Un moto di orgoglio di sinistra che premi l’alleanza stile Occhetto unita alla diserzione delle urne dell’elettorato moderato, ma non di destra, attratto, casomai, dalle sirene calendiane e spaventato da qualche inchiesta o da qualche video nostalgico del fascismo sparato in loop sui social, sono gli ingredienti per la magia. Una specie di incantesimo che permetterebbe a Letta di dire “non abbiamo perso” parafrasando l’emiliano Bersani all’indomani della “non vittoria” del 2013. Solo a queste condizioni Enrico avrebbe la voglia e l’obbligo di condurre il partito nella fase post elettorale, potendo intestarsi in Europa quello che ha promesso. Ovvero la sconfitta per “impotenza a governare” delle forze populiste antieuropee.

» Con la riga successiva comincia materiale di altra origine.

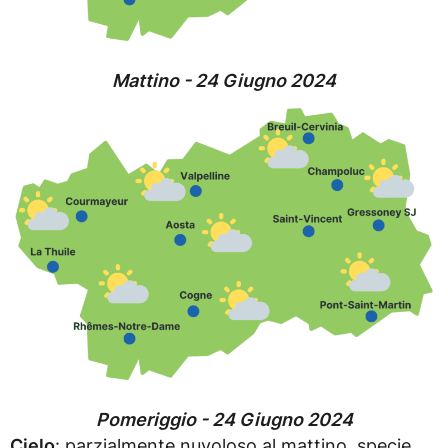
Mattino - 24 Giugno 2024
Pomeriggio - 24 Giugno 2024
Cielo
: parzialmente nuvoloso al mattino, specie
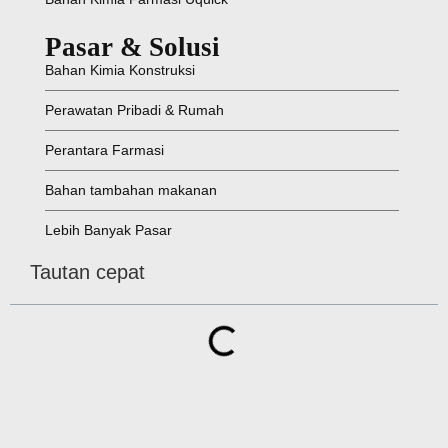
Pasar & Solusi
Bahan Kimia Konstruksi
Perawatan Pribadi & Rumah
Perantara Farmasi
Bahan tambahan makanan
Lebih Banyak Pasar
Tautan cepat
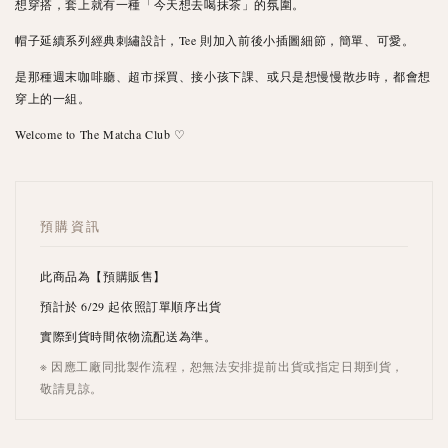
想穿搭，套上就有一種「今天想去喝抹茶」的氛圍。
帽子延續系列經典刺繡設計，Tee 則加入前後小插圖細節，簡單、可愛。
是那種週末咖啡廳、超市採買、接小孩下課、或只是想慢慢散步時，都會想
穿上的一組。
Welcome to The Matcha Club ♡
預購資訊
此商品為【預購販售】
預計於 6/29 起依照訂單順序出貨
實際到貨時間依物流配送為準。
※ 因應工廠同批製作流程，恕無法安排提前出貨或指定日期到貨，
敬請見諒。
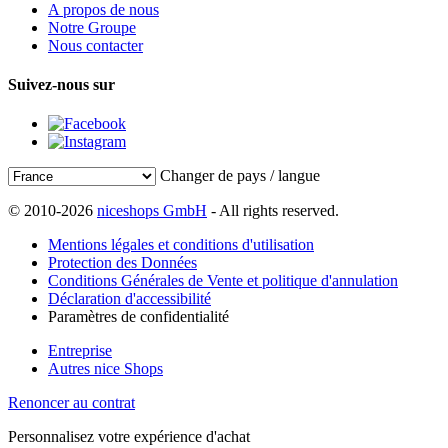
A propos de nous
Notre Groupe
Nous contacter
Suivez-nous sur
Changer de pays / langue
© 2010-2026
niceshops GmbH
- All rights reserved.
Mentions légales et conditions d'utilisation
Protection des Données
Conditions Générales de Vente et politique d'annulation
Déclaration d'accessibilité
Paramètres de confidentialité
Entreprise
Autres nice Shops
Renoncer au contrat
Personnalisez votre expérience d'achat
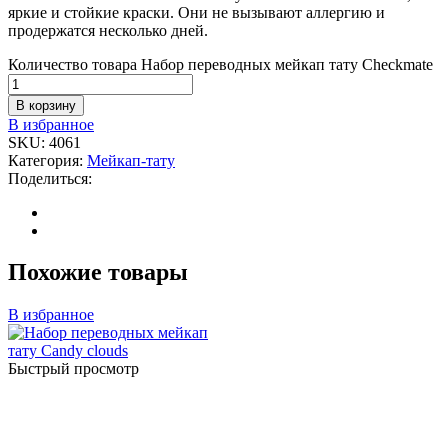
яркие и стойкие краски. Они не вызывают аллергию и
продержатся несколько дней.
Количество товара Набор переводных мейкап тату Checkmate
В корзину
В избранное
SKU:
4061
Категория:
Мейкап-тату
Поделиться:
Похожие товары
В избранное
Быстрый просмотр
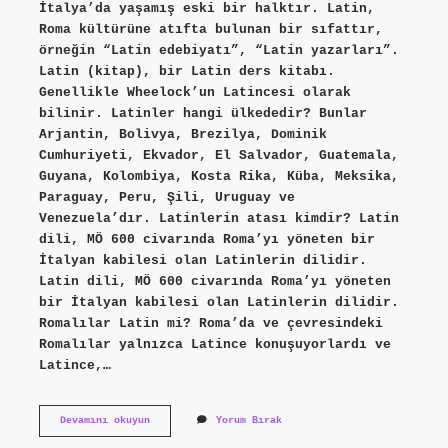
İtalya’da yaşamış eski bir halktır. Latin,
Roma kültürüne atıfta bulunan bir sıfattır,
örneğin “Latin edebiyatı”, “Latin yazarları”.
Latin (kitap), bir Latin ders kitabı.
Genellikle Wheelock’un Latincesi olarak
bilinir. Latinler hangi ülkededir? Bunlar
Arjantin, Bolivya, Brezilya, Dominik
Cumhuriyeti, Ekvador, El Salvador, Guatemala,
Guyana, Kolombiya, Kosta Rika, Küba, Meksika,
Paraguay, Peru, Şili, Uruguay ve
Venezuela’dır. Latinlerin atası kimdir? Latin
dili, MÖ 600 civarında Roma’yı yöneten bir
İtalyan kabilesi olan Latinlerin dilidir.
Latin dili, MÖ 600 civarında Roma’yı yöneten
bir İtalyan kabilesi olan Latinlerin dilidir.
Romalılar Latin mi? Roma’da ve çevresindeki
Romalılar yalnızca Latince konuşuyorlardı ve
Latince,…
Latinler
Devamını okuyun
Yorum Bırak
Ispanyol
Mu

Diversamente il Pd ha già avviato la macchina per poter superare la fase del rientro dell’esule francese. Le correnti più mortificate, e molti dei parlamentari che non saranno rieletti, imputano a Letta di non aver avuto la capacità di chiudere la coalizione né con i centristi né con Conte. Alla fine non ci sarà la “maggioranza Draghi” alle urne (ha in coalizione gente che Draghi lo ha sempre contestato) né una coalizione stile Ulivo, mancando una solida gamba di centro.

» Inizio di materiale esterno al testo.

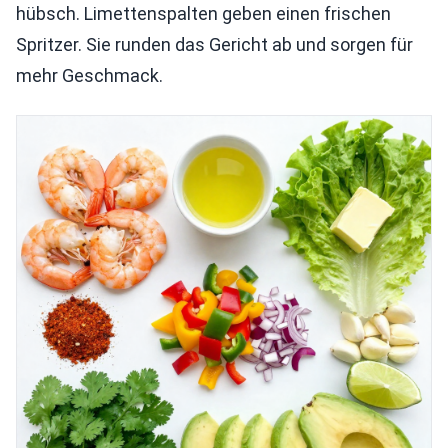
hübsch. Limettenspalten geben einen frischen
Spritzer. Sie runden das Gericht ab und sorgen für
mehr Geschmack.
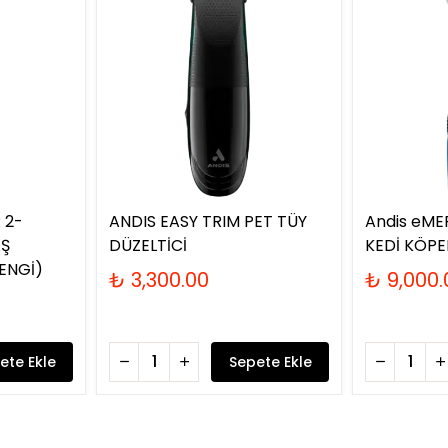
 2-
ANDIS EASY TRIM PET TÜY
Andis eME
AŞ
DÜZELTİCİ
KEDİ KÖPE
ENGİ)
₺ 3,300.00
₺ 9,000.
ete Ekle
Sepete Ekle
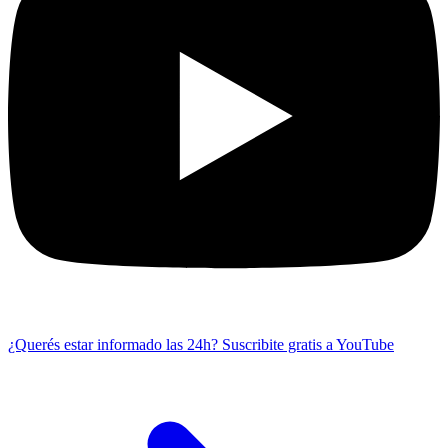
¿Querés estar informado las 24h?
Suscribite gratis a YouTube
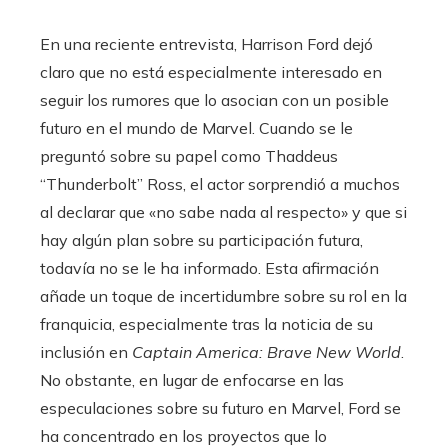
En una reciente entrevista, Harrison Ford dejó
claro que no está especialmente interesado en
seguir los rumores que lo asocian con un posible
futuro en el mundo de Marvel. Cuando se le
preguntó sobre su papel como Thaddeus
“Thunderbolt” Ross, el actor sorprendió a muchos
al declarar que «no sabe nada al respecto» y que si
hay algún plan sobre su participación futura,
todavía no se le ha informado. Esta afirmación
añade un toque de incertidumbre sobre su rol en la
franquicia, especialmente tras la noticia de su
inclusión en
Captain America: Brave New World
.
No obstante, en lugar de enfocarse en las
especulaciones sobre su futuro en Marvel, Ford se
ha concentrado en los proyectos que lo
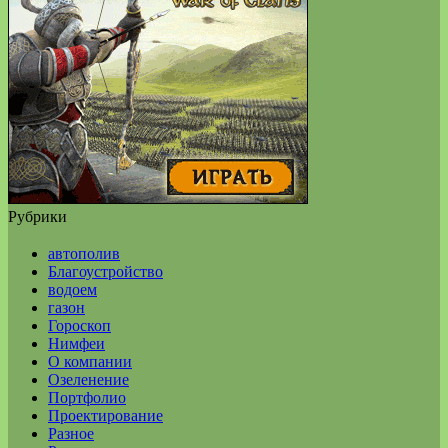
Рубрики
автополив
Благоустройство
водоем
газон
Гороскоп
Нимфеи
О компании
Озеленение
Портфолио
Проектирование
Разное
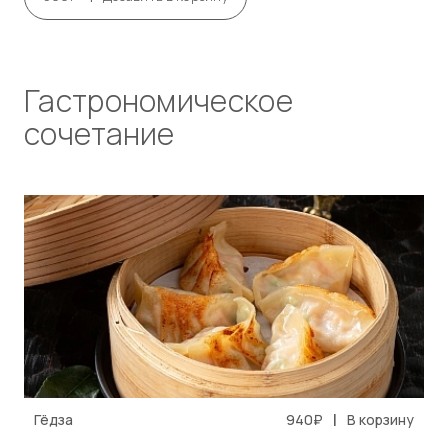
Гастрономическое
сочетание
|
Гёдза
940₽
В корзину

È una coalizione tascabile di sinistra, in cui Pd, per mero calcolo elettorale sui resti delle liste che non dovessero fare il 3%, guadagnerà qualche seggio, ma perde la centralità della sua posizione politica. Da pilastro della governabilità e difensore di Draghi si ritrova a dover parlare di tutto meno che di economia ed energia, in un contesto in cui le posizioni di altre coalizioni, condivisibili o meno, sono molto nette. Proporre un’agenda dei diritti è una bella quanto disperata ricerca di temi condivisi, ma che non bucano la testa della gente. Il tema bollette ed inflazione, unito alla perenne questione del carico fiscale, rischiano di avere molto più appeal che il sacrosanto diritto alla cittadinanza di chi nasce e fa le scuole in Italia.

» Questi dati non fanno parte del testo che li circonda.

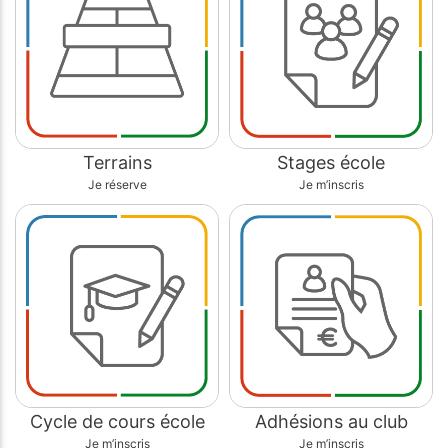
Terrains
Stages école
Je réserve
Je m’inscris
Cycle de cours école
Adhésions au club
Je m’inscris
Je m’inscris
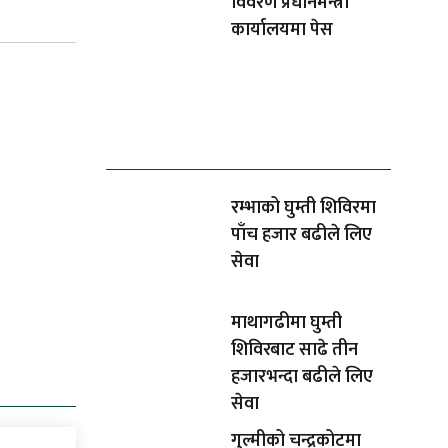
विवरण प्रधानमन्त्री
कार्यालयमा पेस
धेरैले पढेको
रम्भाको घुम्ती शिविरमा
पाँच हजार बढीले लिए
सेवा
माथागढीमा घुम्ती
शिविरबाट साढे तीन
हजारभन्दा बढीले लिए
सेवा
गुल्मीको चन्द्रकोटमा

Enrico Letta lo sa bene. È uomo intelligente e sa che la sua carriera alla guida del Pd è al termine, e durerà ancora poco se l’incantesimo non riuscirà. Può ancora provare a motivare le truppe di sinistra, meno quelle più moderate, e sperare di fare il pieno a scapito di Conte. Lo schieramento dei big come Franceschini in Campania, e lo spazio dato ai candidati dei governatori in generale, dovrebbe portargli un buon afflusso di apparato e limitare i danni, sperando nell’inciampo catastrofico di Meloni o Berlusconi.

Se così non sarà, già si scalda Bonaccini, che ambisce al palcoscenico nazionale, spinto dai governatori democratici, pronti a lanciare una Opa ostile sulla gestione nazionale. Certo Letta avrà una buona quota di eletti nei gruppi per continuare ad avere un ruolo, ma le correnti hanno avuto spazio sufficiente per decidere i capigruppo tra loro anche in caso di sconfitta e potranno decidere senza i lettiani.

Resta da capire se Letta, che sulle tattiche elettorali si muove con minore acume di quanto non faccia sulle analisi di scenario, riuscirà a tenere il Pd oltre il 20% ed una coalizione sopra il 25%. Sarebbe già una medaglia spendibile e potrebbe dire di lasciare il partito meglio di come lo ha trovato. Il Pd con qualche punto in più di Renzi, che fece il 19, e la coalizione al 25, invece che al 23. Al Paese, che senza arcani interventi esterni finirà nelle mani di Giorgia Meloni, poco interesserebbe. Ma a Letta sì. Qualche voto in più di Matteo lo farebbe almeno sorridere quando incrocerà Renzi. “Stavolta ho perso meglio di te” penserà. Sono soddisfazioni.